Determine the points of continuity of $h(x)=\lfloor \sin(x) \rfloor$, where $\lfloor x \rfloor$ is the greatest $m \in \mathbb Z$ such that $m \leq x$ (floor function).
This is problem 5.1.4(c) of Bartle and Sherbert Intro to Real Analysis.
Here is my attempt at a solution.
Claim. The function $h$ is continuous on $\mathbb R \setminus \left( \{2\pi n : n \in \mathbb Z\} \cup \{ \pi + 2\pi n: n \in \mathbb Z\} \cup \{\pi / 2 + 2\pi n : n \in \mathbb Z\}\right)$.
Proof. For values of the form $2\pi n$ (for some integer $n$), we have that $\lim_{x\to 2\pi n^-}h(x)=-1$ but $\lim_{x\to 2\pi n^+}h(x)=0$, so $h$ is not continuous at $2\pi n$. Similarly for values of the form $\pi + 2\pi n$ the left-hand limit is zero while the right-hand limit is $-1$, so $h$ is not continuous at $\pi + 2\pi n$. Finally, at $\pi / 2 + 2\pi n$ we do have that the left-hand and right-hand limit are both $0$, however $h(\pi / 2 + 2\pi n)=1$, so $h$ is not continuous at $\pi / 2 + 2\pi n$.
To see why $h$ is continuous elsewhere, observe that if $x$ lies in an interval of the form $(2\pi n, \pi/2 + 2\pi n)$ or $(\pi/2 + 2\pi n, \pi + 2\pi n)$ then $h(x)=0$, i.e., $h$ is constant, and therefore continuous. Similarly, if $x$ lies in an interval $(\pi + 2\pi n, 2\pi n)$ then $h(x)=-1$, so is continuous. This takes care of all the possibilities, so we are done.
Is this correct? I feel ok about it, but want to make sure I didn't miss something.

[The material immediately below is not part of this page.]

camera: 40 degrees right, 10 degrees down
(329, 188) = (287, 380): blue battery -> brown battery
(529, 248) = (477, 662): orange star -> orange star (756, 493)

Building on my comment, your proof is absolutely fine, but you could make it a bit clearer by saying that $h(x)$ is discontinuous iff $\sin\,x \in \{0, 1\}$ (you have correctly identified the set of $x$ for which that holds). For the second part of the proof, it might be a bit more intuitive and explicit to say that, if $\sin\,x\not\in\{0, 1\}$, then either (a), $0 < \sin\,x < 1$ or (b), $-1 \le \sin\,x < 0$, and, then, because $\sin$ is continuous and never takes on values less than $-1$, we have that for some $\delta > 0$, either (a), $0 < \sin\,y < 1$ or (b), $-1 \le \sin\,y < 0$ for all $y \in (x - \delta, x + \delta)$, so $h$ is constant on a neighbourhood of $x$ ($0$ in case (a) and $-1$ in case (b)). Hence $h$ is continuous at $x$.